**PASSAGE SHOWN:**
──────────────────────────────

NEW YORK — “Risk management was essentially abdicated” in the period leading up to the financial crisis of 2008 and 2009, as everyone from home buyers to investment bankers took on enormous amounts of risk, according to business journalist and money manager Ron Insana.

In a keynote speech at Business Insurance's 2013 Risk Management Summit on Wednesday in New York, Mr. Insana added that further contributing to the financial crisis was the scant attention paid by regulators to newly developed financial derivatives. “We had this event, and very few people paid attention to the attendant risks,” Mr. Insana said.

“When you look at everything we did wrong leading up to the crisis, really at the end of the day it was a failure of risk management,” he said. “None of this was pre-ordained. It didn't have to happen.” Today, however, the various risks that contributed to the financial collapse are being managed more rigorously in the U.S., Mr. Insana said.

Mr. Insana also said the current U.S. economic outlook probably is better than it appears to many. Such factors as a domestic energy boom, a U.S. “manufacturing renaissance,” improved real estate and stock markets, and well-capitalized banks are among the factors contributing to his positive outlook for the U.S. economy, he said.

“We have considerably more tailwind than we do headwind,” Mr. Insana said.

──────────────────────────────

**SUPPLIED INFORMATION:**

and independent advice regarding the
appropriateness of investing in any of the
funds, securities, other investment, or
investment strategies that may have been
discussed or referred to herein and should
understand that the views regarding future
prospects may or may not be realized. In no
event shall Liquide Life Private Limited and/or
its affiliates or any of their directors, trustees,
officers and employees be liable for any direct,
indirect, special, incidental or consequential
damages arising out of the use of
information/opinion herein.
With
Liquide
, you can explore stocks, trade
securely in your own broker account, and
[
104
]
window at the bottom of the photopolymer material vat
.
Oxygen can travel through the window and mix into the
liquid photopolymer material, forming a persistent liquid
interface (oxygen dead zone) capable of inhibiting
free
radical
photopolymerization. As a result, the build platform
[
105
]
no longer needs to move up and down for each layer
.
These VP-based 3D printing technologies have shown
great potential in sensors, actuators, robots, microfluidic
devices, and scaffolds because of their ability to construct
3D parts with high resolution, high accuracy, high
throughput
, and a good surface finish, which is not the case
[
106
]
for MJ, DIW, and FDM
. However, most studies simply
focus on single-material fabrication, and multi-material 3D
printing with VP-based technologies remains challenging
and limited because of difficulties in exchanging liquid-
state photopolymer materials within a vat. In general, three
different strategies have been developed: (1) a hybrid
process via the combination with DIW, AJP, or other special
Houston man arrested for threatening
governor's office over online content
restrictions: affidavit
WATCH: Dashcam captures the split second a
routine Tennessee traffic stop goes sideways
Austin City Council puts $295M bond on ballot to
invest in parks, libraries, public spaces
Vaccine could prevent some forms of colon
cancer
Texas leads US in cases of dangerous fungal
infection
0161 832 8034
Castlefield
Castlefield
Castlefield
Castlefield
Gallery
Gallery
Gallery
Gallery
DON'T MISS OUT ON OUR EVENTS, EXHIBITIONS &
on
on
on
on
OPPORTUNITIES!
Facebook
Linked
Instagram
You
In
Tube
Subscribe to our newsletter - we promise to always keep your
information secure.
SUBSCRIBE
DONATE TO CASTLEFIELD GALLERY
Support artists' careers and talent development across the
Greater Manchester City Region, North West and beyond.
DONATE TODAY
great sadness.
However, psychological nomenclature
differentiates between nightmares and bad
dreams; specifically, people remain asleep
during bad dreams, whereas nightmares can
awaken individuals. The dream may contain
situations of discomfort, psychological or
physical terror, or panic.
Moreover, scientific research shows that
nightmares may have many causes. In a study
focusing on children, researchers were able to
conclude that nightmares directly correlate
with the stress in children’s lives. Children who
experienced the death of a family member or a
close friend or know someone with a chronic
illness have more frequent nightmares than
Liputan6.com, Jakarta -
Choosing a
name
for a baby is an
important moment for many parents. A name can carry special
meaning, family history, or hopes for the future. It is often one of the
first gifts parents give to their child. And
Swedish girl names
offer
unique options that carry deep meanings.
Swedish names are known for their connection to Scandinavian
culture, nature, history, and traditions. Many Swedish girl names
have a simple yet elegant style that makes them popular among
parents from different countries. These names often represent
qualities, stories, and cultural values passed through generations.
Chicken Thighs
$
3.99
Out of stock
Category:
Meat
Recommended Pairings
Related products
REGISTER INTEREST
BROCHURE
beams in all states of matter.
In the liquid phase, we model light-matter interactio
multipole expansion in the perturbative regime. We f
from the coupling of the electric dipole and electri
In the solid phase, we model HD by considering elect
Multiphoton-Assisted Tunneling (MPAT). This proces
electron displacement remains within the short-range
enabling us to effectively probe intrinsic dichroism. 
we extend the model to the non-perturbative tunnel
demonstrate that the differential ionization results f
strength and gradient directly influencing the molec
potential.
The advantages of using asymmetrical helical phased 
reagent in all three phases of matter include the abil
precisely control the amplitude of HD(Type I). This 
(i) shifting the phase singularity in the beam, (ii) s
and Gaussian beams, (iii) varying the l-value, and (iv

──────────────────────────────

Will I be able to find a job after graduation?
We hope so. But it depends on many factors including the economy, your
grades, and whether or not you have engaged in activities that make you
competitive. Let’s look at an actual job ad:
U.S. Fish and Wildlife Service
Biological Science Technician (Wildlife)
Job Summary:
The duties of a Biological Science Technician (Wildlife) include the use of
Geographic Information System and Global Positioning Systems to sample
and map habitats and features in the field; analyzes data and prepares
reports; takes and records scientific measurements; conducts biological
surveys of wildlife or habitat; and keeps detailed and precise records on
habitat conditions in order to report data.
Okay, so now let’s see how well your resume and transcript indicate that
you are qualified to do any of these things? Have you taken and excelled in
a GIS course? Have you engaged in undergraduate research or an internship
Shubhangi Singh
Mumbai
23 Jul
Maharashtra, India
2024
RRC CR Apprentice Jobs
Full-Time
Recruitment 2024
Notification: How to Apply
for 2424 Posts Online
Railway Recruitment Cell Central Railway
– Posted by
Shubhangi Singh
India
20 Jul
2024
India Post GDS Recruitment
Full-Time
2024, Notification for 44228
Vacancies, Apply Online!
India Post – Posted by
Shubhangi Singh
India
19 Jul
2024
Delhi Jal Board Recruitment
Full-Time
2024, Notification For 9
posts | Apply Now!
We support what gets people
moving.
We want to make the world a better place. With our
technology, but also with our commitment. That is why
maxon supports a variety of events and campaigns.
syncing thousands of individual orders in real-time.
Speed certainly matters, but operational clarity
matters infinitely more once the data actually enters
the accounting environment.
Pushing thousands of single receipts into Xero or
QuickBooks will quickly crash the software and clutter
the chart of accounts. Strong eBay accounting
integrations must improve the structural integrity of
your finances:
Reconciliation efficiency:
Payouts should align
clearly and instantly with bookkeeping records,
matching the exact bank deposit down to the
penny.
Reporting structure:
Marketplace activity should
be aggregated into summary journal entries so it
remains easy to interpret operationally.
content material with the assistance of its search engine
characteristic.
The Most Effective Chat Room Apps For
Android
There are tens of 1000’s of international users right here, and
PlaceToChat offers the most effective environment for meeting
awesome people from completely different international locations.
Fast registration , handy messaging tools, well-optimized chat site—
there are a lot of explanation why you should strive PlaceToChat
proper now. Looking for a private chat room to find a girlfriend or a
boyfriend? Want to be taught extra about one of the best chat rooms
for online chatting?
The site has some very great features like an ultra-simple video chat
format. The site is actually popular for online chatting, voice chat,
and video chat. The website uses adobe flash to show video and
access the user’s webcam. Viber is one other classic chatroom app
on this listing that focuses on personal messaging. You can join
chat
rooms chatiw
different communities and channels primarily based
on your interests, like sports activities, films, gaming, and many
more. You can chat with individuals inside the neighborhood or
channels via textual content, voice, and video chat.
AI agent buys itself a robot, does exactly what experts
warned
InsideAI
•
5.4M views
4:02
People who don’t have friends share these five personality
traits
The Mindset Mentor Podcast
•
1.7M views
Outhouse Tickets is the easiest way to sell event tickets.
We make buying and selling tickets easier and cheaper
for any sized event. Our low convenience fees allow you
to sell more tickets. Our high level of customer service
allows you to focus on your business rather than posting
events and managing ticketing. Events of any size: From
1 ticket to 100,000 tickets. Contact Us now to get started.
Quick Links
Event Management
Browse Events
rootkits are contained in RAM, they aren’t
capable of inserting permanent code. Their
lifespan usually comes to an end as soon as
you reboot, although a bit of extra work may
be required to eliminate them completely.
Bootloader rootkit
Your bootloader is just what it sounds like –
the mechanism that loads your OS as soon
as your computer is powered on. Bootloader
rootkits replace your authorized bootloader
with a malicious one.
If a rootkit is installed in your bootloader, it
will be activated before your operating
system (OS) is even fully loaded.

──────────────────────────────

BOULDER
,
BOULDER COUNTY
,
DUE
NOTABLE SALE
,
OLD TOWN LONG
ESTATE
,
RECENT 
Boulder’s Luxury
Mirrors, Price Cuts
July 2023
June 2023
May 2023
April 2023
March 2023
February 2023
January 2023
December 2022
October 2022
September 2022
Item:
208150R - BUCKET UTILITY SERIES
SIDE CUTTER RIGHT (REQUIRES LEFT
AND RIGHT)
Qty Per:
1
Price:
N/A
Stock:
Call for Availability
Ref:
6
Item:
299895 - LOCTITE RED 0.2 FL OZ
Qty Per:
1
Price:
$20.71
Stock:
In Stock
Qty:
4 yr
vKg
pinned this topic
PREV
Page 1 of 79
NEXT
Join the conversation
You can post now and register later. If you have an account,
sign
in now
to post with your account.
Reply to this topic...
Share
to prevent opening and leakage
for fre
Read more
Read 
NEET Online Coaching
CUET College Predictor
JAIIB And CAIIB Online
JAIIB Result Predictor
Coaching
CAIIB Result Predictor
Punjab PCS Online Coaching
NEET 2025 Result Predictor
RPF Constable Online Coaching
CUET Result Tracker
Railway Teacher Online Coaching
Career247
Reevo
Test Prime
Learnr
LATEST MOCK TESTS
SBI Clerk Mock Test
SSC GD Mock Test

──────────────────────────────

**YOUR ASSIGNMENT:**
In the article above on Ron Insana's keynote speech, turn the paragraph beginning "Mr. Insana also said the current U.S. economic outlook" into a short bulleted list of its main points.

**ANSWER SPACE:**
- Mr. Insana said the current U.S. economic outlook is probably better than it appears to many.
- Factors behind his positive outlook:
  - a domestic energy boom
  - a U.S. "manufacturing renaissance"
  - improved real estate and stock markets
  - well-capitalized banks